> **About this task**
The reply should contain all the data below, repeated exactly, and none of the images.

> **Given material**
■ ■ ■ ■
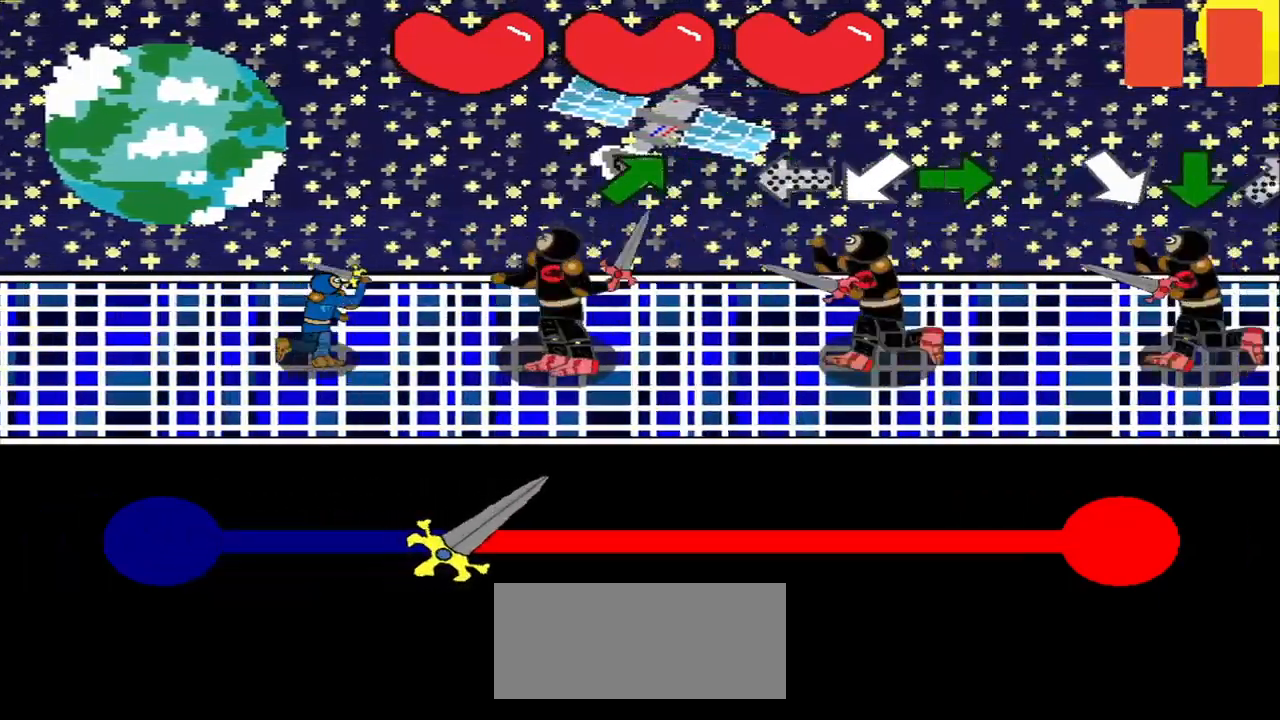
{"buttons": [], "right_stick": "right", "events": [[500, "right_stick", "right"]]}
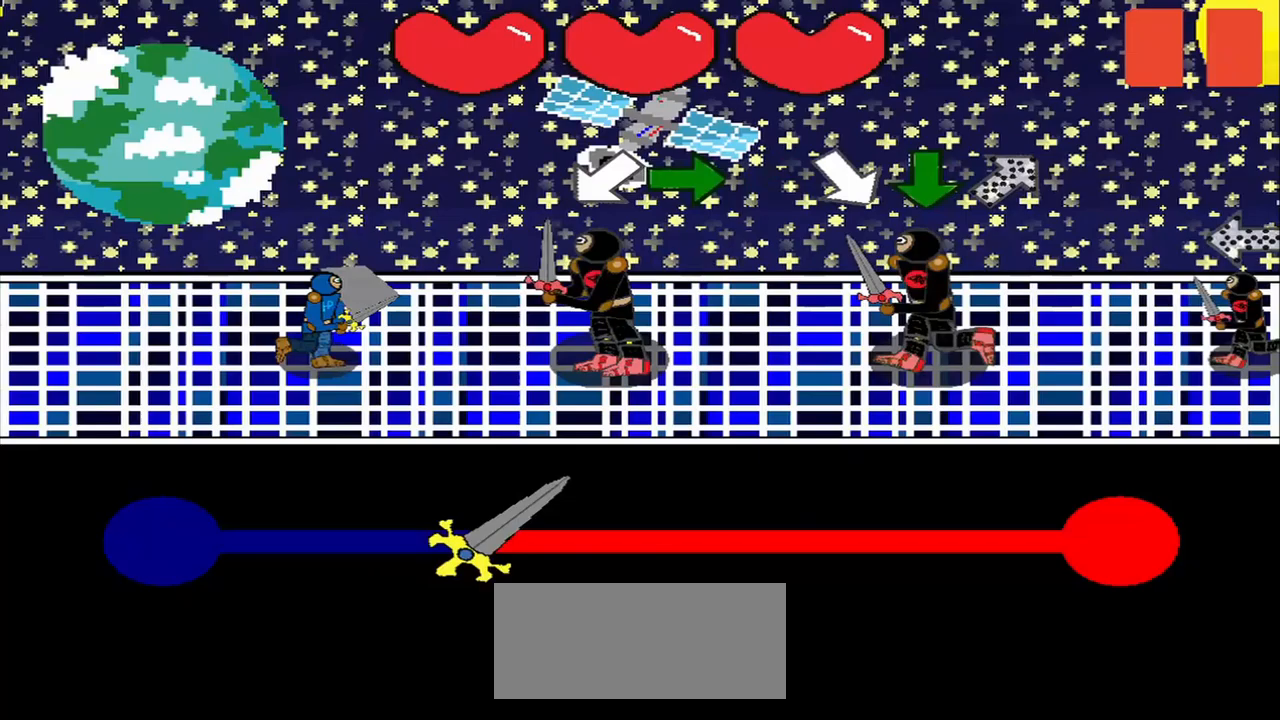
{"buttons": [], "right_stick": "right", "events": [[83, "right_stick", "center"], [292, "right_stick", "right"]]}
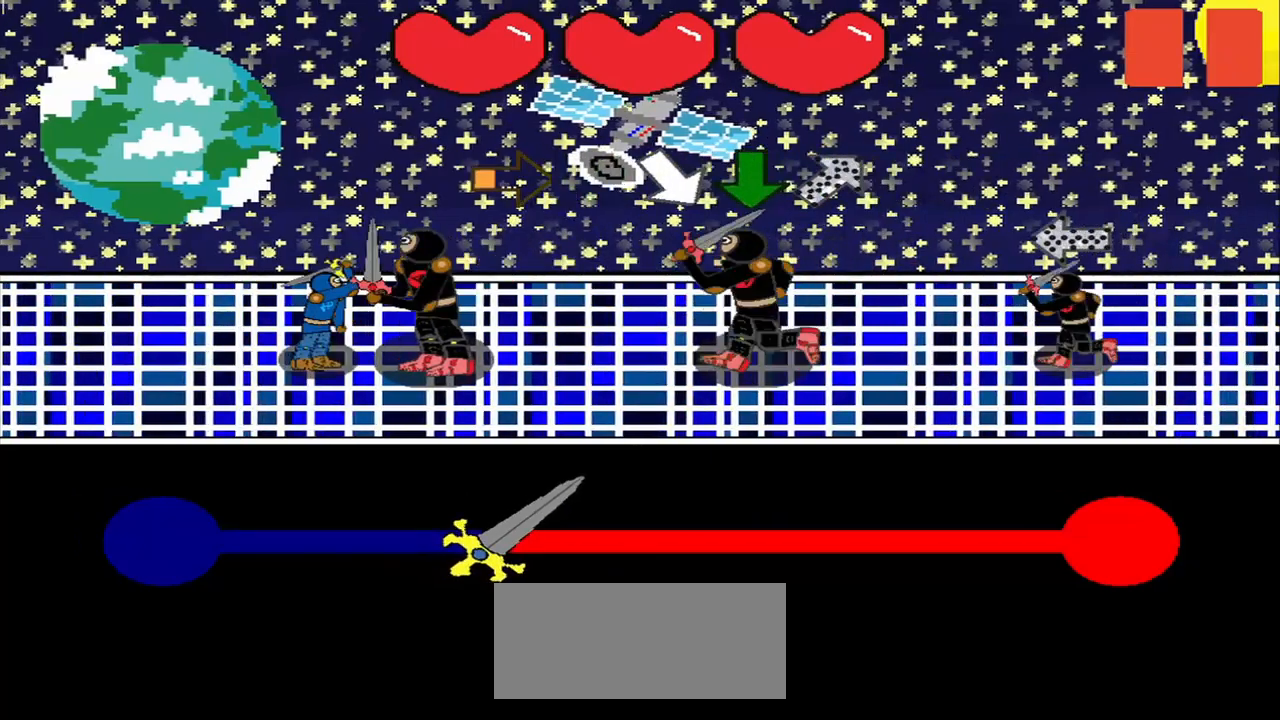
{"buttons": [], "right_stick": "center", "events": [[83, "right_stick", "center"], [250, "right_stick", "down-right"], [333, "right_stick", "center"]]}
■ ■ ■ ■
> **Solution for this exercise**
{"buttons": [], "right_stick": "right", "events": [[500, "right_stick", "right"]]}
{"buttons": [], "right_stick": "right", "events": [[83, "right_stick", "center"], [292, "right_stick", "right"]]}
{"buttons": [], "right_stick": "center", "events": [[83, "right_stick", "center"], [250, "right_stick", "down-right"], [333, "right_stick", "center"]]}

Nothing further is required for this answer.